Stored data entries
========================================

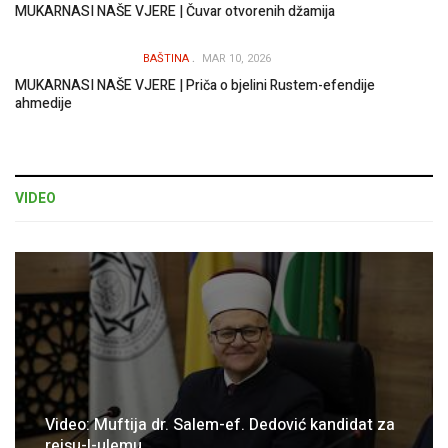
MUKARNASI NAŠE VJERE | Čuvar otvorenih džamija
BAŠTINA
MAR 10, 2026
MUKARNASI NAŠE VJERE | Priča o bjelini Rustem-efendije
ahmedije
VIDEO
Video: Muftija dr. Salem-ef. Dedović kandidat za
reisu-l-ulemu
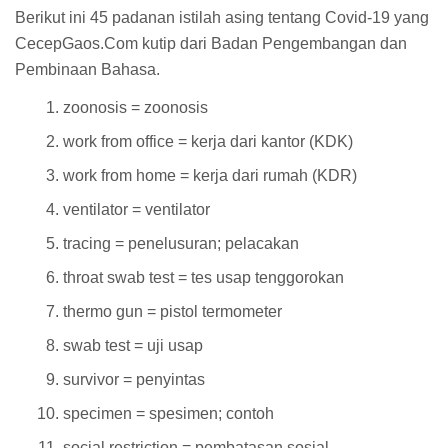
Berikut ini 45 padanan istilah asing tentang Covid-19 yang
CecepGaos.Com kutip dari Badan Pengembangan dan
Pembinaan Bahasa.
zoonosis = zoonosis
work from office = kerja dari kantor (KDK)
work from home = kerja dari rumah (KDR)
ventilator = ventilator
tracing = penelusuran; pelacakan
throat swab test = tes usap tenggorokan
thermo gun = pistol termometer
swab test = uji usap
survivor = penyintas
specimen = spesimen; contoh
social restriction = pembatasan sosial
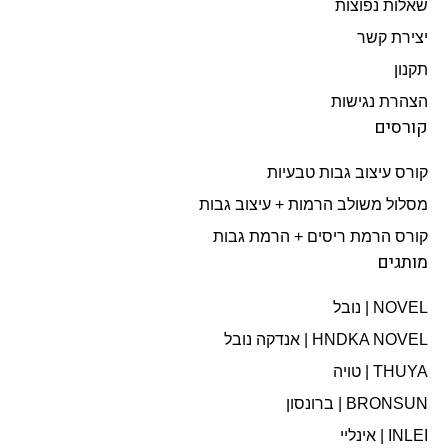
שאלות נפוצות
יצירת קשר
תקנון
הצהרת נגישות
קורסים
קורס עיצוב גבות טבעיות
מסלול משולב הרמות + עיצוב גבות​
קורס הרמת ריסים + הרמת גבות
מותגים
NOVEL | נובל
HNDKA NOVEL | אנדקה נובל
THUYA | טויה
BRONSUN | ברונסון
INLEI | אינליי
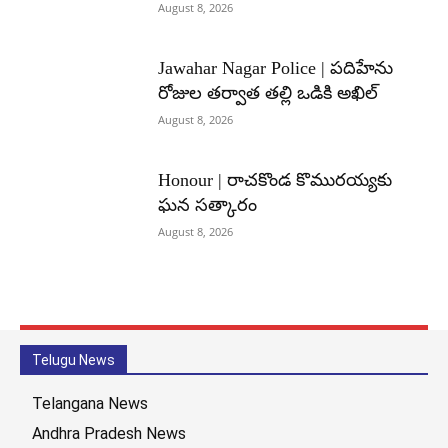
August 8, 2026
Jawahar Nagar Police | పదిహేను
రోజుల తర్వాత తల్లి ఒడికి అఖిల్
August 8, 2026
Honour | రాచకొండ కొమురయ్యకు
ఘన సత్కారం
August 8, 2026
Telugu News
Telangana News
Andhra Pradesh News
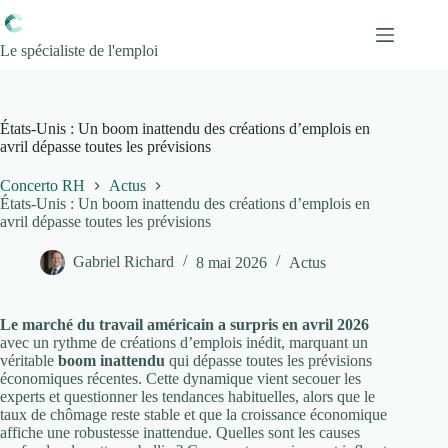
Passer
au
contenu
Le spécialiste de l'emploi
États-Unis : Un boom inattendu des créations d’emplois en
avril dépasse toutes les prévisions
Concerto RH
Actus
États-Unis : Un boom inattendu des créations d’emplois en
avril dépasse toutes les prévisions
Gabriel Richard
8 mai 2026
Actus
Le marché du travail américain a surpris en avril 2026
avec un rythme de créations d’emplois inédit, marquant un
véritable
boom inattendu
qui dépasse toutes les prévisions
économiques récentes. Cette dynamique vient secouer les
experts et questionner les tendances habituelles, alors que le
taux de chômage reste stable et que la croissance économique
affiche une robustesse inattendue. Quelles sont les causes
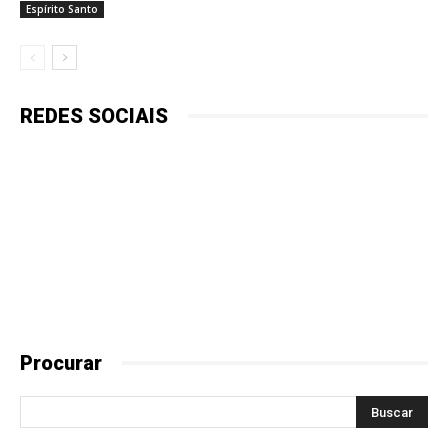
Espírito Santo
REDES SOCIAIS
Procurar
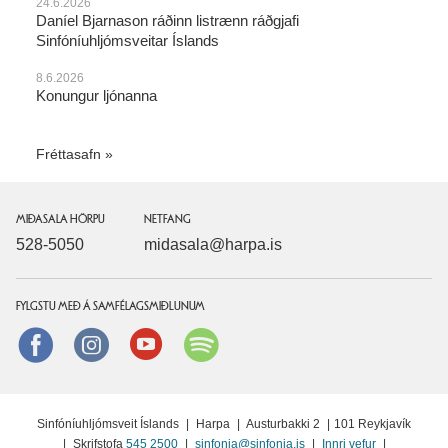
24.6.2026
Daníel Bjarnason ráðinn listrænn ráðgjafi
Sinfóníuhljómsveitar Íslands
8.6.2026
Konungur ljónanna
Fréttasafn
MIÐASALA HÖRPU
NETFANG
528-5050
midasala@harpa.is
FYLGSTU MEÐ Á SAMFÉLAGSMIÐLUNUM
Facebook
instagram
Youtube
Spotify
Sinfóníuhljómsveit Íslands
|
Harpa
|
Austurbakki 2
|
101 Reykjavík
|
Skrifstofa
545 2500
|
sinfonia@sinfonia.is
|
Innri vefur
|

========================================

_WHAT YOU HAVE TO DO_
Copy out all of the data word for word. Do not carry over any picture.

_EXERCISE SOLUTION_
MUKARNASI NAŠE VJERE | Čuvar otvorenih džamija
BAŠTINA
MAR 10, 2026
MUKARNASI NAŠE VJERE | Priča o bjelini Rustem-efendije
ahmedije
VIDEO
Video: Muftija dr. Salem-ef. Dedović kandidat za
reisu-l-ulemu
Berikut ini 45 padanan istilah asing tentang Covid-19 yang
CecepGaos.Com kutip dari Badan Pengembangan dan
Pembinaan Bahasa.
zoonosis = zoonosis
work from office = kerja dari kantor (KDK)
work from home = kerja dari rumah (KDR)
ventilator = ventilator
tracing = penelusuran; pelacakan
throat swab test = tes usap tenggorokan
thermo gun = pistol termometer
swab test = uji usap
survivor = penyintas
specimen = spesimen; contoh
social restriction = pembatasan sosial
שאלות נפוצות
יצירת קשר
תקנון
הצהרת נגישות
קורסים
קורס עיצוב גבות טבעיות
מסלול משולב הרמות + עיצוב גבות​
קורס הרמת ריסים + הרמת גבות
מותגים
NOVEL | נובל
HNDKA NOVEL | אנדקה נובל
THUYA | טויה
BRONSUN | ברונסון
INLEI | אינליי
August 8, 2026
Jawahar Nagar Police | పదిహేను
రోజుల తర్వాత తల్లి ఒడికి అఖిల్
August 8, 2026
Honour | రాచకొండ కొమురయ్యకు
ఘన సత్కారం
August 8, 2026
Telugu News
Telangana News
Andhra Pradesh News
Passer
au
contenu
Le spécialiste de l'emploi
États-Unis : Un boom inattendu des créations d’emplois en
avril dépasse toutes les prévisions
Concerto RH
Actus
États-Unis : Un boom inattendu des créations d’emplois en
avril dépasse toutes les prévisions
Gabriel Richard
8 mai 2026
Actus
Le marché du travail américain a surpris en avril 2026
avec un rythme de créations d’emplois inédit, marquant un
véritable
boom inattendu
qui dépasse toutes les prévisions
économiques récentes. Cette dynamique vient secouer les
experts et questionner les tendances habituelles, alors que le
taux de chômage reste stable et que la croissance économique
affiche une robustesse inattendue. Quelles sont les causes
Espírito Santo
REDES SOCIAIS
Procurar
24.6.2026
Daníel Bjarnason ráðinn listrænn ráðgjafi
Sinfóníuhljómsveitar Íslands
8.6.2026
Konungur ljónanna
Fréttasafn
MIÐASALA HÖRPU
NETFANG
528-5050
midasala@harpa.is
FYLGSTU MEÐ Á SAMFÉLAGSMIÐLUNUM
Facebook
instagram
Youtube
Spotify
Sinfóníuhljómsveit Íslands
|
Harpa
|
Austurbakki 2
|
101 Reykjavík
|
Skrifstofa
545 2500
|
sinfonia@sinfonia.is
|
Innri vefur
|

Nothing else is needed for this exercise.